» **REQUIREMENT 1**:
In the dog food thread, which food did angrymeerkat's pet store recommend switching to from Taste of the Wild?
» **REQUIREMENT 2**:
Gather every line in the rows that contains the string "pose".

# Earthborn Grain Free?



## Tymaca (Oct 13, 2011)

Well, I was feeding both of my dogs raw for the last 6 months and recently made a decision to switch back to kibble. Of course, after all of my extensive research, I choose TOTW and now it is being recalled! Grrrr!!!

Only one of my dogs is having issues, but I can't stand to wake up to diarrhea all over the house again. It has been absolutely disgusting. I can only imagine it is from the food?!

So, now I am looking for another new food and was thinking of trying the Earthborn Grain Free. My first choice would be Orijen (or Acana - same company), but with both a 75lb and a 45lb dog in the house, it is really expensive! I was hoping to hear good things about the Earthborn.

I just got a new bag of TOTW that is supposedly not affected by the recall, but I was thinking of returning it and not taking any chances. What are your thoughts?


----------



## petitpie (Nov 16, 2011)

It seems Diamond has had recalls before with their dog food. They also claim that they have to use additives from China. Other good food is available.


----------



## georgiapeach (Oct 9, 2009)

Earthborn is a good food and a little cheaper than some of the other good ones. Acana grain free is good, too. 

You may want to fast your dog for 12 hours before feeding again to let his tummy settle down, and maybe give chicken/beef and rice for a day or two.


----------



## TTUSpoo (Oct 29, 2011)

Both of my dogs were on TOTW and I have begun switching them over to earthborn with no problems. My two year old is totally switched over (3 days) I'm slooooooowly switching over my 9 month old as he has a sensitive tummy.


----------



## angrymeerkat (Aug 31, 2011)

*Also switched to Earthborn*

I was also using Taste of the Wild, specifically, the salmon formula. I did not know that the recall had included TOTW. I ran out of food and went to my pet food store and they informed me they were not going to carry the TOTW for a while until the recall had been settled. I had no food left at all. So unfortunately I had to switch Spike suddenly instead of gradually. Earthborn was what the store recommended to switch to. It was the most similar. It was also grain free and fish based. Spike is a very picky eater. I was worried about the sudden switch. He ate the food right away! We did have a few loose stools but not full on diarrhea.

» **AVAILABLE DATA**:
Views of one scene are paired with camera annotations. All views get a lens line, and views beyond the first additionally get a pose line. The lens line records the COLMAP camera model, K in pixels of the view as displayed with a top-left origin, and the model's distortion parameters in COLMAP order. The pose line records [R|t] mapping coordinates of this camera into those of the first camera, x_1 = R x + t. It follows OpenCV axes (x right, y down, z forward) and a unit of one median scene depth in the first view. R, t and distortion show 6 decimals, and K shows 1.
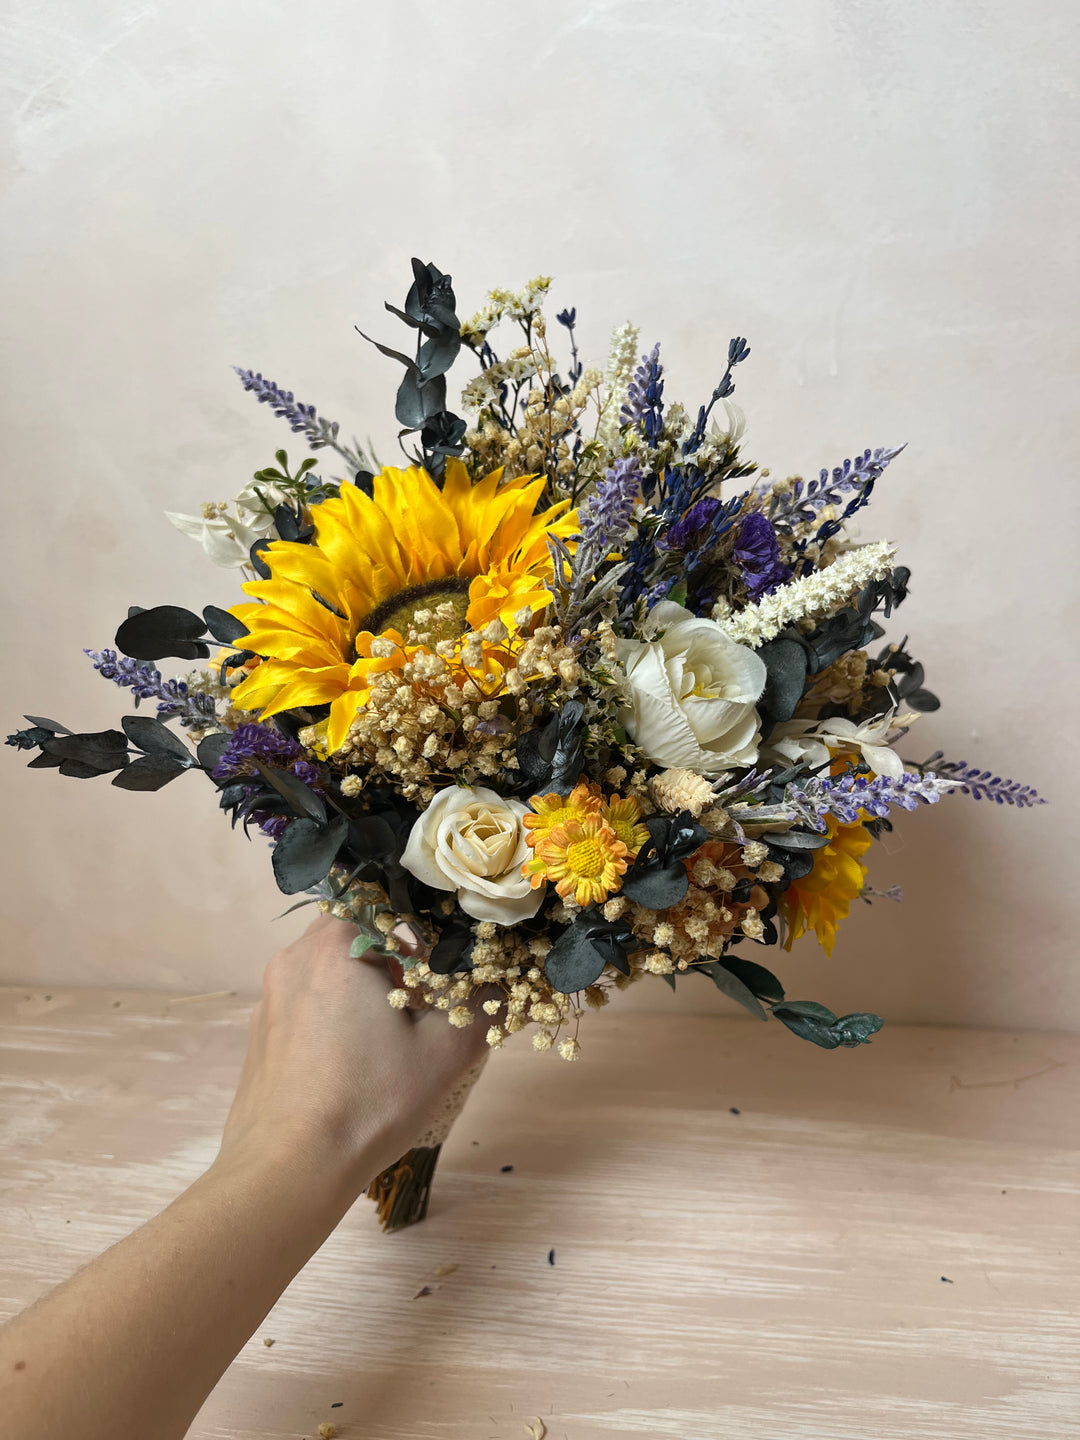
lens RADIAL K [[1093.7, 0, 541.1], [0, 1093.7, 724.5], [0, 0, 1]] dist [0.064416, -0.122460]
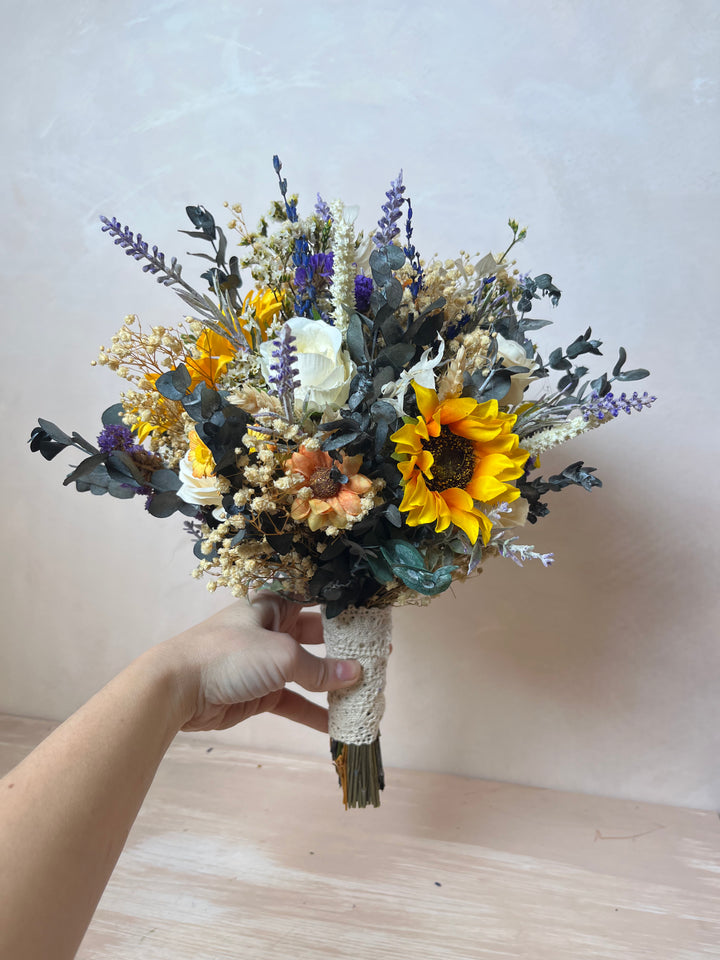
lens RADIAL K [[729.1, 0, 357.2], [0, 729.1, 477.0], [0, 0, 1]] dist [0.064416, -0.122460]
pose [[0.997775, 0.064194, -0.018031, -0.008441], [-0.064814, 0.997241, -0.036184, -0.186224], [0.015658, 0.037272, 0.999182, -0.177650]]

» **EXERCISE SOLUTION 1**:
Earthborn

» **EXERCISE SOLUTION 2**:
Views of one scene are paired with camera annotations. All views get a lens line, and views beyond the first additionally get a pose line. The lens line records the COLMAP camera model, K in pixels of the view as displayed with a top-left origin, and the model's distortion parameters in COLMAP order. The pose line records [R|t] mapping coordinates of this camera into those of the first camera, x_1 = R x + t. It follows OpenCV axes (x right, y down, z forward) and a unit of one median scene depth in the first view. R, t and distortion show 6 decimals, and K shows 1.
pose [[0.997775, 0.064194, -0.018031, -0.008441], [-0.064814, 0.997241, -0.036184, -0.186224], [0.015658, 0.037272, 0.999182, -0.177650]]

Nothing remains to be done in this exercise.